Supplied material>

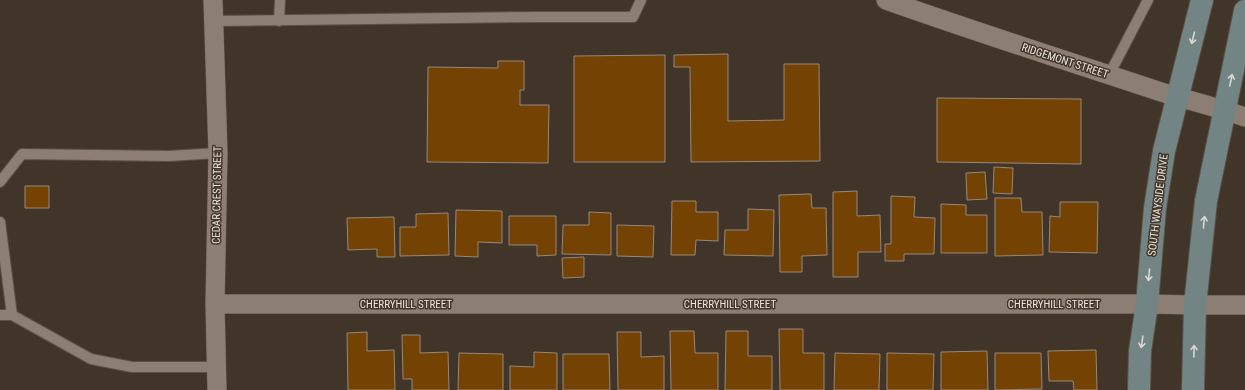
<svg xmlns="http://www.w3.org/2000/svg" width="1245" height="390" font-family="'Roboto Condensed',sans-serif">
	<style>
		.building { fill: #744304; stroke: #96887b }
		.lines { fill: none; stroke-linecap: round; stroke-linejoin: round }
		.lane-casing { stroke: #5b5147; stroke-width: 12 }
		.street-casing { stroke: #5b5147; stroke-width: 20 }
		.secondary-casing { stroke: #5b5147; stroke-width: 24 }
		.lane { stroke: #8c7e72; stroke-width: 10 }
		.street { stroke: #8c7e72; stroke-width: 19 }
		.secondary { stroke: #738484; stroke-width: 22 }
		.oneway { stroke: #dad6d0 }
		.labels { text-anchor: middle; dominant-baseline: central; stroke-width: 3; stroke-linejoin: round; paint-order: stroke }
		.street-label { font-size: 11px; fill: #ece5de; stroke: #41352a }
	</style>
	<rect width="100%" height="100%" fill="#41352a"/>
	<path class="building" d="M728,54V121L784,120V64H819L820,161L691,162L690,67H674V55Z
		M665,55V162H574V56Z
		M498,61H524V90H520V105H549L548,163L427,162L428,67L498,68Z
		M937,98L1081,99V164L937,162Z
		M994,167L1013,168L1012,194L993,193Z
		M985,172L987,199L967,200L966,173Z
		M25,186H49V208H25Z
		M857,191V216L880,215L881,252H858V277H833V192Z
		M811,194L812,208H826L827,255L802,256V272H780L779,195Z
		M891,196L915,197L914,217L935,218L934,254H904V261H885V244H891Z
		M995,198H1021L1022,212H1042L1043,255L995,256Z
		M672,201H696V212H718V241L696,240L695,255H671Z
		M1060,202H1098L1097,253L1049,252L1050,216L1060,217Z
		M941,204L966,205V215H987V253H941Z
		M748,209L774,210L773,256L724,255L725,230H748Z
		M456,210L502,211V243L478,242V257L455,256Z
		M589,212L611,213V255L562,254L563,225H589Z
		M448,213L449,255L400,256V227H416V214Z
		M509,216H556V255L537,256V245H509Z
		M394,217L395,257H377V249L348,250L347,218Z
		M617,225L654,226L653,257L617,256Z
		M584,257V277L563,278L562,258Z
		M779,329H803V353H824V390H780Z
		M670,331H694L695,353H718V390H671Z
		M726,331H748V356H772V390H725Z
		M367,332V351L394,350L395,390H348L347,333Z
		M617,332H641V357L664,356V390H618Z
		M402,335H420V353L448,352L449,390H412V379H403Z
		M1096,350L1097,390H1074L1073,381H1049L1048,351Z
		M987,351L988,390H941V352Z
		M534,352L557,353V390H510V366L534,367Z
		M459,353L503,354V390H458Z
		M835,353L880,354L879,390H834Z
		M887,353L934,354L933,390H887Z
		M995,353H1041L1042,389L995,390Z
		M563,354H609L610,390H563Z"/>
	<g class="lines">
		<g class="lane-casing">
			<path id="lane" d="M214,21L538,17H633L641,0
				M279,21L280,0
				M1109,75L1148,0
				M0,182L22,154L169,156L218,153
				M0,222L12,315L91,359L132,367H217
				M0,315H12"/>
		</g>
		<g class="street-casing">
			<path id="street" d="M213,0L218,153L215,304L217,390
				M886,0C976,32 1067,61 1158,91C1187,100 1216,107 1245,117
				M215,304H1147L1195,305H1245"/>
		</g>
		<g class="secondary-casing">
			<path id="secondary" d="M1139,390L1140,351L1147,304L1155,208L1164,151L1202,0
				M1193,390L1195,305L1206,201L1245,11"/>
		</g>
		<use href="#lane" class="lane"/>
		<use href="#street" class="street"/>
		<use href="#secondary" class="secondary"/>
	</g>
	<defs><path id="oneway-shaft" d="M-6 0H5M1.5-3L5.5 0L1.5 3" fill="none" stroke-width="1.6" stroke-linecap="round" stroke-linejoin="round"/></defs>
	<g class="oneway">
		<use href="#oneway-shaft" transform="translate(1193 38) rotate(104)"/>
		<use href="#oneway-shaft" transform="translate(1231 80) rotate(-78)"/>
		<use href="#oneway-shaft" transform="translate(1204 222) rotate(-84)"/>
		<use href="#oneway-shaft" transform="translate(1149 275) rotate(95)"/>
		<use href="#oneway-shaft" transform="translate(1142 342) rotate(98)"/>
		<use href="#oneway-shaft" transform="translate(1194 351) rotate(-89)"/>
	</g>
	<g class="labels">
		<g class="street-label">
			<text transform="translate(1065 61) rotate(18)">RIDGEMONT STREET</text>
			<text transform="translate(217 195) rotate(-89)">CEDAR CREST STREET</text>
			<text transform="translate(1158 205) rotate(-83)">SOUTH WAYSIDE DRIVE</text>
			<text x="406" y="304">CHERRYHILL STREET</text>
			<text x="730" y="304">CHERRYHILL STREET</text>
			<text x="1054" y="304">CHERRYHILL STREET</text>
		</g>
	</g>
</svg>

---

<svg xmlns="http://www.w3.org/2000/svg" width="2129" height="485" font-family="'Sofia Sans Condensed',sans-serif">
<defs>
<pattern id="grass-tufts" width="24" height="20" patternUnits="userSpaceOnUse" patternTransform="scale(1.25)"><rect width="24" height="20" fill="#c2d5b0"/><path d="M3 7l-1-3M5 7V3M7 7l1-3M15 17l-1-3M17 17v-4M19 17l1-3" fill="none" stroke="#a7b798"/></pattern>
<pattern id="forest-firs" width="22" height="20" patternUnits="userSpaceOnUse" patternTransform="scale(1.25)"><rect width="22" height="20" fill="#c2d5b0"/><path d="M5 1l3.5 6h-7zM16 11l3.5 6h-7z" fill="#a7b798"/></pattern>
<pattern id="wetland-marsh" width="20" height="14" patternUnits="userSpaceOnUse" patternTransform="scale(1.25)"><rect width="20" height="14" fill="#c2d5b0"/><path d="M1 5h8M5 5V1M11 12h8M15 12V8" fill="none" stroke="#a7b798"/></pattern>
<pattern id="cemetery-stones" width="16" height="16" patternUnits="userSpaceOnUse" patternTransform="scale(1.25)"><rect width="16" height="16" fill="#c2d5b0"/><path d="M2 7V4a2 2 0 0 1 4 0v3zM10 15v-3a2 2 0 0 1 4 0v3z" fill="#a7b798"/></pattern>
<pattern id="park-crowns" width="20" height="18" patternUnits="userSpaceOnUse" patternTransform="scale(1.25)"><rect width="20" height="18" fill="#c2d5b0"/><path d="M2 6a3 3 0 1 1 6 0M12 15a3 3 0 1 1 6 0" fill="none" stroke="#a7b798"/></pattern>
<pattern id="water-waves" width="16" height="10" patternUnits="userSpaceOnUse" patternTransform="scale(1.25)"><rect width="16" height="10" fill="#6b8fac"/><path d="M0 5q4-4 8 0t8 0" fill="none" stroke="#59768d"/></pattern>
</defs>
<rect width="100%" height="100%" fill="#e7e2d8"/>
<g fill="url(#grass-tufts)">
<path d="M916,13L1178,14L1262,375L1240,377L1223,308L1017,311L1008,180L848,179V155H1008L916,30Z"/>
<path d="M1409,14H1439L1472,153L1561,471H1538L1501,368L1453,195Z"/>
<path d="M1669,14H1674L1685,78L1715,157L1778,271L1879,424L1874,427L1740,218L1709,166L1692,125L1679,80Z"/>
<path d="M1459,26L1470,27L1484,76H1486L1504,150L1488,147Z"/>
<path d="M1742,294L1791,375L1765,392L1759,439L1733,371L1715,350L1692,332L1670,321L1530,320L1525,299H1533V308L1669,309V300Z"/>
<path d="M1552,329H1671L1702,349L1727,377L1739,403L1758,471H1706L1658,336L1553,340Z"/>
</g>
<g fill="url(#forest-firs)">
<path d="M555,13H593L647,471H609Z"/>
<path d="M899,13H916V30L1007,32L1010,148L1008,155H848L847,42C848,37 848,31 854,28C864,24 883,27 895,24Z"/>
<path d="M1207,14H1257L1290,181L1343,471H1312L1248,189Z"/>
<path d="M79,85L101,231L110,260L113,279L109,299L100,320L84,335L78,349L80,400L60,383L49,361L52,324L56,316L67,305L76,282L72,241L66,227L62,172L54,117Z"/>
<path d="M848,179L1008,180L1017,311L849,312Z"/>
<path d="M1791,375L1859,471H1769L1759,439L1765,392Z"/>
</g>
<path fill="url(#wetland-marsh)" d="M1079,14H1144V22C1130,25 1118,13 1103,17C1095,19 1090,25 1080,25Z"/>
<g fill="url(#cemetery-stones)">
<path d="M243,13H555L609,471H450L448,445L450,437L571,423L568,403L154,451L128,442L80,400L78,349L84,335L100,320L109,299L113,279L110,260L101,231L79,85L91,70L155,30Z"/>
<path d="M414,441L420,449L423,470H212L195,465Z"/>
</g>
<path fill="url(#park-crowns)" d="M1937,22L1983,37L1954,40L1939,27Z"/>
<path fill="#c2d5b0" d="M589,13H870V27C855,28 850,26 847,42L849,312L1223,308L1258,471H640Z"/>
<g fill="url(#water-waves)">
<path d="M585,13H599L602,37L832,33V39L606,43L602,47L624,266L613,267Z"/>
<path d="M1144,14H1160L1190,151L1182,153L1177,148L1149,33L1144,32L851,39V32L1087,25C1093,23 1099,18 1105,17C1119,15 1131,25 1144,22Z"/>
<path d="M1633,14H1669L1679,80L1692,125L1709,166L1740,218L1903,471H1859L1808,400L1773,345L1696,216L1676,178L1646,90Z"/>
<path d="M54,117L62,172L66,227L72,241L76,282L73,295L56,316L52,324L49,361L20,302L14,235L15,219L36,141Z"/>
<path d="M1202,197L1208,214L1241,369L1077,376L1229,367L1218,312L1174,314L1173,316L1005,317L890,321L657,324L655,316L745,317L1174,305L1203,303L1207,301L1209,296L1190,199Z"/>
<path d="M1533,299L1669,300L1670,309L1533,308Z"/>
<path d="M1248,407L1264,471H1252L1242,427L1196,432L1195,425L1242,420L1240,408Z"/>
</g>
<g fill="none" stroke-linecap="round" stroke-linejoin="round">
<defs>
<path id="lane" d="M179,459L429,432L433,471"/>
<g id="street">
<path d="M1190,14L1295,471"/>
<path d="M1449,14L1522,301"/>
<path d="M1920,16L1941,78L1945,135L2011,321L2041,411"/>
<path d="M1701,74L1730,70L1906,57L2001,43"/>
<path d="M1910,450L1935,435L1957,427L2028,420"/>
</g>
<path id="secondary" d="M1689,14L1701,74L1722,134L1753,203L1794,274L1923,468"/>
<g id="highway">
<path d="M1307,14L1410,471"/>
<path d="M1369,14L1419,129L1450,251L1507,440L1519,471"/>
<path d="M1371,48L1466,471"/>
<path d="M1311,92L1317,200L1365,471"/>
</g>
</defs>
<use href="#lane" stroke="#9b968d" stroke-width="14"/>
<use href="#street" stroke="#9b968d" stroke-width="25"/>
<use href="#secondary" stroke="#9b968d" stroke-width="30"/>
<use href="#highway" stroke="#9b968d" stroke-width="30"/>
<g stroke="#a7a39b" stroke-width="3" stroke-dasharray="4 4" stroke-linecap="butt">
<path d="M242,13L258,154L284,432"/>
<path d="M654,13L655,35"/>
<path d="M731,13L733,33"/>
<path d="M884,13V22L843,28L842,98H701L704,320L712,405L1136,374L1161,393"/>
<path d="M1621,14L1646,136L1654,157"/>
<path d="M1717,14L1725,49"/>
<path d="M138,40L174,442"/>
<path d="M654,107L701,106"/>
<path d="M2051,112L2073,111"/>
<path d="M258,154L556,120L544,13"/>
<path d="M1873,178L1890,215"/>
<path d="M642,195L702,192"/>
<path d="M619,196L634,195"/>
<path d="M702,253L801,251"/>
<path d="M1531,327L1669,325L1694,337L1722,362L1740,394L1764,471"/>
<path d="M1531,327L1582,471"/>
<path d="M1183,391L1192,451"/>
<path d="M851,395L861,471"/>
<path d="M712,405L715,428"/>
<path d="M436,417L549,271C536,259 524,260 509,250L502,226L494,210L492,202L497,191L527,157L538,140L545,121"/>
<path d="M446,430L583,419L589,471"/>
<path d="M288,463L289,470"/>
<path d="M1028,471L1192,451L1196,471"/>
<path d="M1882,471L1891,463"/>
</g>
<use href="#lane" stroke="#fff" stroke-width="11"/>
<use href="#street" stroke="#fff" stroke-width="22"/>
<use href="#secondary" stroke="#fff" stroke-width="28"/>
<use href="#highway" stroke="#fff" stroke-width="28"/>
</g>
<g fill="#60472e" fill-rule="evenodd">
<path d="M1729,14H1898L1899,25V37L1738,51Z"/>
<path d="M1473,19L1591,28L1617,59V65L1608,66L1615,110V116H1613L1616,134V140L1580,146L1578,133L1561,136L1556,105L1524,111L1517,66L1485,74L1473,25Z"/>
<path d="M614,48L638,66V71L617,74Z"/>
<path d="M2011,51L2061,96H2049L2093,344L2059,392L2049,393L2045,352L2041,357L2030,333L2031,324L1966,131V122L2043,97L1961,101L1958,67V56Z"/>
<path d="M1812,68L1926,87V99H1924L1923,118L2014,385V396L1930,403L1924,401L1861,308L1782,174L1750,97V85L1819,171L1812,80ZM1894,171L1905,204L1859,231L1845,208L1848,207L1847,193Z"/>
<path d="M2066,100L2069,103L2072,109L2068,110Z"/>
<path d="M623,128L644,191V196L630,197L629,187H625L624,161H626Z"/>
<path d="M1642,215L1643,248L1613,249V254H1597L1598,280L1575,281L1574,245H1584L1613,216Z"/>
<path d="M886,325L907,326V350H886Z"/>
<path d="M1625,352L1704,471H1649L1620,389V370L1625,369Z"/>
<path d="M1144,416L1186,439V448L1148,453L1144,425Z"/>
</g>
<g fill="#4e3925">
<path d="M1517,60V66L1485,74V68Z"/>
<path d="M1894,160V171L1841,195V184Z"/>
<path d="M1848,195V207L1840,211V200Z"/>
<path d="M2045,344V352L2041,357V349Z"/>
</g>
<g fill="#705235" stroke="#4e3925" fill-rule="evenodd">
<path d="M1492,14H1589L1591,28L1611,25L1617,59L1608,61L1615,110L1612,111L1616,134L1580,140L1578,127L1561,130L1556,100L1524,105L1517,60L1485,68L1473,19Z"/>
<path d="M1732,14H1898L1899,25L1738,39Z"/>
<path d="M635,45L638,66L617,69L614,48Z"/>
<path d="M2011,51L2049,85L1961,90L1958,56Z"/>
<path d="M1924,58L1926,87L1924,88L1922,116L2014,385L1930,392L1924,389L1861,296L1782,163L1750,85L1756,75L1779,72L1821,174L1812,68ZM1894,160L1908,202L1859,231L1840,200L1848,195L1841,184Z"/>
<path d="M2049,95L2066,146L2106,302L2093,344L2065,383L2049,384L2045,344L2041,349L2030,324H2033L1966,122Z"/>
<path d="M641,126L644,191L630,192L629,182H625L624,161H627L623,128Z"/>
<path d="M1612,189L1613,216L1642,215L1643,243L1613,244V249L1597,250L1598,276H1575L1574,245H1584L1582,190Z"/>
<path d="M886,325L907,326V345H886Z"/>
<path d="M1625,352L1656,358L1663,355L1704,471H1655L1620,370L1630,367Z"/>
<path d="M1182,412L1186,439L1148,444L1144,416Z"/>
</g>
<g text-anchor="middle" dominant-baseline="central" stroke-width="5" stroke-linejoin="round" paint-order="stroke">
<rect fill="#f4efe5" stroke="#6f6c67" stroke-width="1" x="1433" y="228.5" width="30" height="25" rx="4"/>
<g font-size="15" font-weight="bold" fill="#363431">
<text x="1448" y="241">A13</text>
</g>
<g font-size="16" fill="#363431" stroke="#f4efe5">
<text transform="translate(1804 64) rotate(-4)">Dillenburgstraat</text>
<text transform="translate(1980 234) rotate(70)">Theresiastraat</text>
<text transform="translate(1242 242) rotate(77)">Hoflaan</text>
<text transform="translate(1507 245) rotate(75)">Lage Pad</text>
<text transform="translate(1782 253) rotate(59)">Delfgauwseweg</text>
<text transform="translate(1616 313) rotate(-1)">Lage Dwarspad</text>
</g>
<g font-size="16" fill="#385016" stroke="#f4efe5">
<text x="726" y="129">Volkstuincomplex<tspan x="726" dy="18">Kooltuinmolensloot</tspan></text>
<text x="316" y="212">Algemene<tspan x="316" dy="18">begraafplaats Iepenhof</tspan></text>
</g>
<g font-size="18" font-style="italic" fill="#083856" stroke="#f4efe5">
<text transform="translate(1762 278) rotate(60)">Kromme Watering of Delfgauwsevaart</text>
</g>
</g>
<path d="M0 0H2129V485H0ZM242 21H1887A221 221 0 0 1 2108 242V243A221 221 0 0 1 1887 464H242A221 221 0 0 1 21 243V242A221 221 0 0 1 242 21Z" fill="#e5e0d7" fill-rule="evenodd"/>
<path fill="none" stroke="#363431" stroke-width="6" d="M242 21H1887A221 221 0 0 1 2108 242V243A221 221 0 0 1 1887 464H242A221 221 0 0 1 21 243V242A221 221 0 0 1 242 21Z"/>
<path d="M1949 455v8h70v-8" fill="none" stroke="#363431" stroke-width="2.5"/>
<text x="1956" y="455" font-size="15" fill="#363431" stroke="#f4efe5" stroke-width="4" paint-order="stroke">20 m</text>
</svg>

...

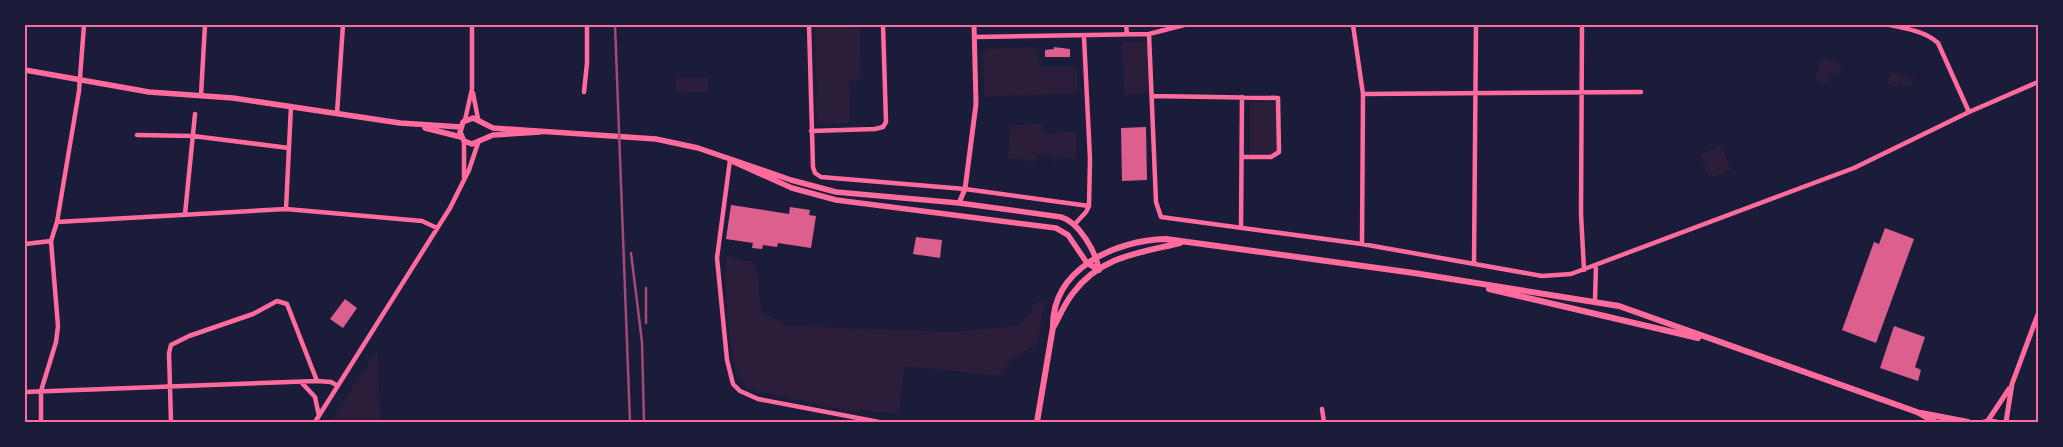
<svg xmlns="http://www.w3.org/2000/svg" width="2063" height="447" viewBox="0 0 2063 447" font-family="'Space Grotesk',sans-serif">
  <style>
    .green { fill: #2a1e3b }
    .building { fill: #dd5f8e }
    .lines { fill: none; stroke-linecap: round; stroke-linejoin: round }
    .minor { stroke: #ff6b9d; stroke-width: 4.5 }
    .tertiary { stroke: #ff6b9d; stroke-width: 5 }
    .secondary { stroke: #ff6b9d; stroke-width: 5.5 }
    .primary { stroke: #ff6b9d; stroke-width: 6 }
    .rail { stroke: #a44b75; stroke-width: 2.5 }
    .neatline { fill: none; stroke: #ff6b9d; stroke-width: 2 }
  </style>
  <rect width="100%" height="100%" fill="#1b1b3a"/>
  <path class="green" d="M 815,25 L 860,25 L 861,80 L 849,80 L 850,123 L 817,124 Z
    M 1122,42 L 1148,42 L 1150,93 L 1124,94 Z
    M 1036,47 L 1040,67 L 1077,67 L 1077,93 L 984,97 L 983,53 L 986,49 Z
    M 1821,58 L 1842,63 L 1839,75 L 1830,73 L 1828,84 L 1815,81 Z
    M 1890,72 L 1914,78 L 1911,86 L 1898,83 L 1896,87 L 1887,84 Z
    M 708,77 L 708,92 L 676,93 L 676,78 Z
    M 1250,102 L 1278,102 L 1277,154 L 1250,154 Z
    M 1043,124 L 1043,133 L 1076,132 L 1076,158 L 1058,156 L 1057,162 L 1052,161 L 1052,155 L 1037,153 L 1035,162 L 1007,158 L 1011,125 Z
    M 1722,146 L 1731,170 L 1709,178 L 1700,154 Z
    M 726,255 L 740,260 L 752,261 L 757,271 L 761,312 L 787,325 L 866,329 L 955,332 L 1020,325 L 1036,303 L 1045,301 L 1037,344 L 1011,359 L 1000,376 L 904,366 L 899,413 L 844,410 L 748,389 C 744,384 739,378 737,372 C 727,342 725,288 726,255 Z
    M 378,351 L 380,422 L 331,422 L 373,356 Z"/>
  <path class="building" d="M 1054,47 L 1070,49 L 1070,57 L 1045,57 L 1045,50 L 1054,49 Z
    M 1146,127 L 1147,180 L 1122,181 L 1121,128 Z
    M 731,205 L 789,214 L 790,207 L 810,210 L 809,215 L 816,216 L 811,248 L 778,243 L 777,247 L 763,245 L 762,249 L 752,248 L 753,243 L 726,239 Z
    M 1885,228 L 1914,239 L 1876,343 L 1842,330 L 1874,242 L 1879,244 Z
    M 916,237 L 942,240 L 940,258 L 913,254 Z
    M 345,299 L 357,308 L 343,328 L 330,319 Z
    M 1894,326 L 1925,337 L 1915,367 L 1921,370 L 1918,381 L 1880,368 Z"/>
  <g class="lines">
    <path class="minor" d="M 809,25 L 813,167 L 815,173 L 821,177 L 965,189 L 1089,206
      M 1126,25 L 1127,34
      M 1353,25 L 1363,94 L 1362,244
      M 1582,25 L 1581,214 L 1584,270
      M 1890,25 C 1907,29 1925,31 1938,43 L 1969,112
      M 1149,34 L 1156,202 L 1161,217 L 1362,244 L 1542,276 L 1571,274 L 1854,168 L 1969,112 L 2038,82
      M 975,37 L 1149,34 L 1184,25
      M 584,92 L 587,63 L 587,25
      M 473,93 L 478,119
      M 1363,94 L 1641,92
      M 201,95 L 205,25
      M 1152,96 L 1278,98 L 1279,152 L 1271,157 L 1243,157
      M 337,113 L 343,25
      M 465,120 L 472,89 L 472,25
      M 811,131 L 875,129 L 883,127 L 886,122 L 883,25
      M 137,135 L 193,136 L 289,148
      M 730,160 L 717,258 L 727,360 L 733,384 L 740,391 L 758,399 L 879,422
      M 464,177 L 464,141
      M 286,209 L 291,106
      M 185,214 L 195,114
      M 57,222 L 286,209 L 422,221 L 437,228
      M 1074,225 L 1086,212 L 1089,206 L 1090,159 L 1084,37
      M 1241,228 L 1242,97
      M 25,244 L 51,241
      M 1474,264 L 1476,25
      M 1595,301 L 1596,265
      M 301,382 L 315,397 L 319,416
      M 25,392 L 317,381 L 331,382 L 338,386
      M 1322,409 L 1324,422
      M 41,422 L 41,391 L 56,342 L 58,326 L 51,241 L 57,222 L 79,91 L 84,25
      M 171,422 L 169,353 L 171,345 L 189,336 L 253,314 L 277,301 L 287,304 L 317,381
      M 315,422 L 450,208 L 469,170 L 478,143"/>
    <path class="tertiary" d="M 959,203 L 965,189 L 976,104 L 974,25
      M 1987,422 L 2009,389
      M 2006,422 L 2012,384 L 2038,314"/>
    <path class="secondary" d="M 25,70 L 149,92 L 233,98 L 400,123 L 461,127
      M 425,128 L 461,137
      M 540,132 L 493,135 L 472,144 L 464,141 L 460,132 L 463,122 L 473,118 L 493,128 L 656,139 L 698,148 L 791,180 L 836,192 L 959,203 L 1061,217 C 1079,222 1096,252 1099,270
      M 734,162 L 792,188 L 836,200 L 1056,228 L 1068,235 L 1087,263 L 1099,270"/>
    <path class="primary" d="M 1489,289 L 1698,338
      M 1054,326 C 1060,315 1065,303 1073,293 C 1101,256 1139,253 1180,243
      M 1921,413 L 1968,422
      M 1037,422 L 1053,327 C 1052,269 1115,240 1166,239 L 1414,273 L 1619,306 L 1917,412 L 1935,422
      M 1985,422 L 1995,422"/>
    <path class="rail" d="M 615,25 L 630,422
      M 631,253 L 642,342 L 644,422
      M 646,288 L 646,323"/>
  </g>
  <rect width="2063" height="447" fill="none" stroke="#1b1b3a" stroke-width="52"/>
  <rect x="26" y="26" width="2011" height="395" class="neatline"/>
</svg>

Work required>
When a line holds the string "lines", pull it out of the listing.

Task response>
		.lines { fill: none; stroke-linecap: round; stroke-linejoin: round }
	<g class="lines">
    .lines { fill: none; stroke-linecap: round; stroke-linejoin: round }
  <g class="lines">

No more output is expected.